What is being asked: Take the data below and repeat it exactly.
*** Provided data ***
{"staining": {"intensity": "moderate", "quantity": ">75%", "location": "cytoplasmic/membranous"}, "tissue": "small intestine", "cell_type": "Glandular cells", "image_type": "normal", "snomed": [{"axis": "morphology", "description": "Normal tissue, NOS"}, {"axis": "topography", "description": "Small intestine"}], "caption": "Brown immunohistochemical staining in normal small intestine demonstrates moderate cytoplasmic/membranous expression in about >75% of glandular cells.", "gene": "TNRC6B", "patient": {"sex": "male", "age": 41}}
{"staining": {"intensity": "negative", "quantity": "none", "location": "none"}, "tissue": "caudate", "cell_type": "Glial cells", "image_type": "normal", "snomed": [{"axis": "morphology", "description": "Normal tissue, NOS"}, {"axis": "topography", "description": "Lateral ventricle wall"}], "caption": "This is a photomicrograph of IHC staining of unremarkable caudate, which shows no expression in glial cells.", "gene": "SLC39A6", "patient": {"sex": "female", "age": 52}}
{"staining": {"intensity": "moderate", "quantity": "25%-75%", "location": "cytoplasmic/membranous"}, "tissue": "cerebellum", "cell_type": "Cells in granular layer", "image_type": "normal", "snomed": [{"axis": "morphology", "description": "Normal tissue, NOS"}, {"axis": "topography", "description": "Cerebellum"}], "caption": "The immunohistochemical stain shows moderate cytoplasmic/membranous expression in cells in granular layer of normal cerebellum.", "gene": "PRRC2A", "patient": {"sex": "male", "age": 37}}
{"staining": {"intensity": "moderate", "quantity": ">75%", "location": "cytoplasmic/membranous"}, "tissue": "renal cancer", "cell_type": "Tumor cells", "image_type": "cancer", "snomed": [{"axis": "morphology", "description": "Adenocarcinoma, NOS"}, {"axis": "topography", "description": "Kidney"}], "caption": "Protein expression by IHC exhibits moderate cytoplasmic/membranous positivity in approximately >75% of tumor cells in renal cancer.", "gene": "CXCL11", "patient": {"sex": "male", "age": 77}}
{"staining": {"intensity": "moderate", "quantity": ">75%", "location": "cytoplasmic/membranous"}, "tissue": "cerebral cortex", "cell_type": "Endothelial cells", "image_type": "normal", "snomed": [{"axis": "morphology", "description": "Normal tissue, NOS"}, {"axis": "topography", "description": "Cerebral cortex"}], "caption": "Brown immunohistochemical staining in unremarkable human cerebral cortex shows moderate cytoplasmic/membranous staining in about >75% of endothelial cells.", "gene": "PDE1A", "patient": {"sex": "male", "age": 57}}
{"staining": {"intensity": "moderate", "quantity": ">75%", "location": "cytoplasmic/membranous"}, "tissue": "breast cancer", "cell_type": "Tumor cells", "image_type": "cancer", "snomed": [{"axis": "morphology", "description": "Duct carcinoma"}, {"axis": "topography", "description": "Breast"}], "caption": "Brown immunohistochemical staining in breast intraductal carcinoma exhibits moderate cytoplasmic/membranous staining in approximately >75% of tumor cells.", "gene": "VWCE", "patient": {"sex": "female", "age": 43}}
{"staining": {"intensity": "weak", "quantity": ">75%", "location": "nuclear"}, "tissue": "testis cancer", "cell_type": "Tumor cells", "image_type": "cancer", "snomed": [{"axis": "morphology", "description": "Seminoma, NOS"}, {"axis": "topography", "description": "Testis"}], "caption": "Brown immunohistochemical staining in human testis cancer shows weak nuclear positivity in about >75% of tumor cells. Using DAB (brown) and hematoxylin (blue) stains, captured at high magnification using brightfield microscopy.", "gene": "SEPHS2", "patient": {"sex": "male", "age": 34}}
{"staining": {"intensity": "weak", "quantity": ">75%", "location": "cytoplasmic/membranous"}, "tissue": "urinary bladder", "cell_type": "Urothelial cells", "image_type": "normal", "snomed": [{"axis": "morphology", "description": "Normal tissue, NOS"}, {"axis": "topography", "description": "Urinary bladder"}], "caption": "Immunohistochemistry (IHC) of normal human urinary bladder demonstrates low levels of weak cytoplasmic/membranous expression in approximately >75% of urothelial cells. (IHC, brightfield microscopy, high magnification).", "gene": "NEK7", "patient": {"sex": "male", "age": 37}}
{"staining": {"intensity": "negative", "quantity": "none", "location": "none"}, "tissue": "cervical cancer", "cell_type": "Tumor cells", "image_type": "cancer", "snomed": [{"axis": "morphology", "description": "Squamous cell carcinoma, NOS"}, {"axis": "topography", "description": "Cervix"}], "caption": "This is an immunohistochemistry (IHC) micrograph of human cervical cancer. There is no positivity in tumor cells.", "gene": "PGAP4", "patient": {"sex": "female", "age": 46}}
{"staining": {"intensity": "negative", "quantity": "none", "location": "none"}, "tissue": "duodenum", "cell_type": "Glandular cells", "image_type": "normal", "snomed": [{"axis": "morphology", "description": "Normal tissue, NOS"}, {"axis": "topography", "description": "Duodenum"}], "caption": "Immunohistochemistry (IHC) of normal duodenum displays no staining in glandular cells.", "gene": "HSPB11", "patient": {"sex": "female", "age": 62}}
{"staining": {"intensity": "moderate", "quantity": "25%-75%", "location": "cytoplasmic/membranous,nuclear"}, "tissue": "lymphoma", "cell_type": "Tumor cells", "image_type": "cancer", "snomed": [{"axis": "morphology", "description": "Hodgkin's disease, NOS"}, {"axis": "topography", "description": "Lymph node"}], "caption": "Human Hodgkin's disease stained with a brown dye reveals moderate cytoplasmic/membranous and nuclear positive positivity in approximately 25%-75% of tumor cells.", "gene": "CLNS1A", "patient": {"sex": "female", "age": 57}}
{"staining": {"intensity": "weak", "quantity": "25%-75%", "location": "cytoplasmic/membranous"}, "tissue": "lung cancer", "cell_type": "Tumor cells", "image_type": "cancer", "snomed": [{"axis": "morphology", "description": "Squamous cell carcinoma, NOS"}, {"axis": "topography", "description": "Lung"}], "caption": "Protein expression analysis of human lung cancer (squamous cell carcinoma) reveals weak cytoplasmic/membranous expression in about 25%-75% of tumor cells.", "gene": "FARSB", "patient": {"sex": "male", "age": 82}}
*** End of Provided data ***
Answer section:
{"staining": {"intensity": "moderate", "quantity": ">75%", "location": "cytoplasmic/membranous"}, "tissue": "small intestine", "cell_type": "Glandular cells", "image_type": "normal", "snomed": [{"axis": "morphology", "description": "Normal tissue, NOS"}, {"axis": "topography", "description": "Small intestine"}], "caption": "Brown immunohistochemical staining in normal small intestine demonstrates moderate cytoplasmic/membranous expression in about >75% of glandular cells.", "gene": "TNRC6B", "patient": {"sex": "male", "age": 41}}
{"staining": {"intensity": "negative", "quantity": "none", "location": "none"}, "tissue": "caudate", "cell_type": "Glial cells", "image_type": "normal", "snomed": [{"axis": "morphology", "description": "Normal tissue, NOS"}, {"axis": "topography", "description": "Lateral ventricle wall"}], "caption": "This is a photomicrograph of IHC staining of unremarkable caudate, which shows no expression in glial cells.", "gene": "SLC39A6", "patient": {"sex": "female", "age": 52}}
{"staining": {"intensity": "moderate", "quantity": "25%-75%", "location": "cytoplasmic/membranous"}, "tissue": "cerebellum", "cell_type": "Cells in granular layer", "image_type": "normal", "snomed": [{"axis": "morphology", "description": "Normal tissue, NOS"}, {"axis": "topography", "description": "Cerebellum"}], "caption": "The immunohistochemical stain shows moderate cytoplasmic/membranous expression in cells in granular layer of normal cerebellum.", "gene": "PRRC2A", "patient": {"sex": "male", "age": 37}}
{"staining": {"intensity": "moderate", "quantity": ">75%", "location": "cytoplasmic/membranous"}, "tissue": "renal cancer", "cell_type": "Tumor cells", "image_type": "cancer", "snomed": [{"axis": "morphology", "description": "Adenocarcinoma, NOS"}, {"axis": "topography", "description": "Kidney"}], "caption": "Protein expression by IHC exhibits moderate cytoplasmic/membranous positivity in approximately >75% of tumor cells in renal cancer.", "gene": "CXCL11", "patient": {"sex": "male", "age": 77}}
{"staining": {"intensity": "moderate", "quantity": ">75%", "location": "cytoplasmic/membranous"}, "tissue": "cerebral cortex", "cell_type": "Endothelial cells", "image_type": "normal", "snomed": [{"axis": "morphology", "description": "Normal tissue, NOS"}, {"axis": "topography", "description": "Cerebral cortex"}], "caption": "Brown immunohistochemical staining in unremarkable human cerebral cortex shows moderate cytoplasmic/membranous staining in about >75% of endothelial cells.", "gene": "PDE1A", "patient": {"sex": "male", "age": 57}}
{"staining": {"intensity": "moderate", "quantity": ">75%", "location": "cytoplasmic/membranous"}, "tissue": "breast cancer", "cell_type": "Tumor cells", "image_type": "cancer", "snomed": [{"axis": "morphology", "description": "Duct carcinoma"}, {"axis": "topography", "description": "Breast"}], "caption": "Brown immunohistochemical staining in breast intraductal carcinoma exhibits moderate cytoplasmic/membranous staining in approximately >75% of tumor cells.", "gene": "VWCE", "patient": {"sex": "female", "age": 43}}
{"staining": {"intensity": "weak", "quantity": ">75%", "location": "nuclear"}, "tissue": "testis cancer", "cell_type": "Tumor cells", "image_type": "cancer", "snomed": [{"axis": "morphology", "description": "Seminoma, NOS"}, {"axis": "topography", "description": "Testis"}], "caption": "Brown immunohistochemical staining in human testis cancer shows weak nuclear positivity in about >75% of tumor cells. Using DAB (brown) and hematoxylin (blue) stains, captured at high magnification using brightfield microscopy.", "gene": "SEPHS2", "patient": {"sex": "male", "age": 34}}
{"staining": {"intensity": "weak", "quantity": ">75%", "location": "cytoplasmic/membranous"}, "tissue": "urinary bladder", "cell_type": "Urothelial cells", "image_type": "normal", "snomed": [{"axis": "morphology", "description": "Normal tissue, NOS"}, {"axis": "topography", "description": "Urinary bladder"}], "caption": "Immunohistochemistry (IHC) of normal human urinary bladder demonstrates low levels of weak cytoplasmic/membranous expression in approximately >75% of urothelial cells. (IHC, brightfield microscopy, high magnification).", "gene": "NEK7", "patient": {"sex": "male", "age": 37}}
{"staining": {"intensity": "negative", "quantity": "none", "location": "none"}, "tissue": "cervical cancer", "cell_type": "Tumor cells", "image_type": "cancer", "snomed": [{"axis": "morphology", "description": "Squamous cell carcinoma, NOS"}, {"axis": "topography", "description": "Cervix"}], "caption": "This is an immunohistochemistry (IHC) micrograph of human cervical cancer. There is no positivity in tumor cells.", "gene": "PGAP4", "patient": {"sex": "female", "age": 46}}
{"staining": {"intensity": "negative", "quantity": "none", "location": "none"}, "tissue": "duodenum", "cell_type": "Glandular cells", "image_type": "normal", "snomed": [{"axis": "morphology", "description": "Normal tissue, NOS"}, {"axis": "topography", "description": "Duodenum"}], "caption": "Immunohistochemistry (IHC) of normal duodenum displays no staining in glandular cells.", "gene": "HSPB11", "patient": {"sex": "female", "age": 62}}
{"staining": {"intensity": "moderate", "quantity": "25%-75%", "location": "cytoplasmic/membranous,nuclear"}, "tissue": "lymphoma", "cell_type": "Tumor cells", "image_type": "cancer", "snomed": [{"axis": "morphology", "description": "Hodgkin's disease, NOS"}, {"axis": "topography", "description": "Lymph node"}], "caption": "Human Hodgkin's disease stained with a brown dye reveals moderate cytoplasmic/membranous and nuclear positive positivity in approximately 25%-75% of tumor cells.", "gene": "CLNS1A", "patient": {"sex": "female", "age": 57}}
{"staining": {"intensity": "weak", "quantity": "25%-75%", "location": "cytoplasmic/membranous"}, "tissue": "lung cancer", "cell_type": "Tumor cells", "image_type": "cancer", "snomed": [{"axis": "morphology", "description": "Squamous cell carcinoma, NOS"}, {"axis": "topography", "description": "Lung"}], "caption": "Protein expression analysis of human lung cancer (squamous cell carcinoma) reveals weak cytoplasmic/membranous expression in about 25%-75% of tumor cells.", "gene": "FARSB", "patient": {"sex": "male", "age": 82}}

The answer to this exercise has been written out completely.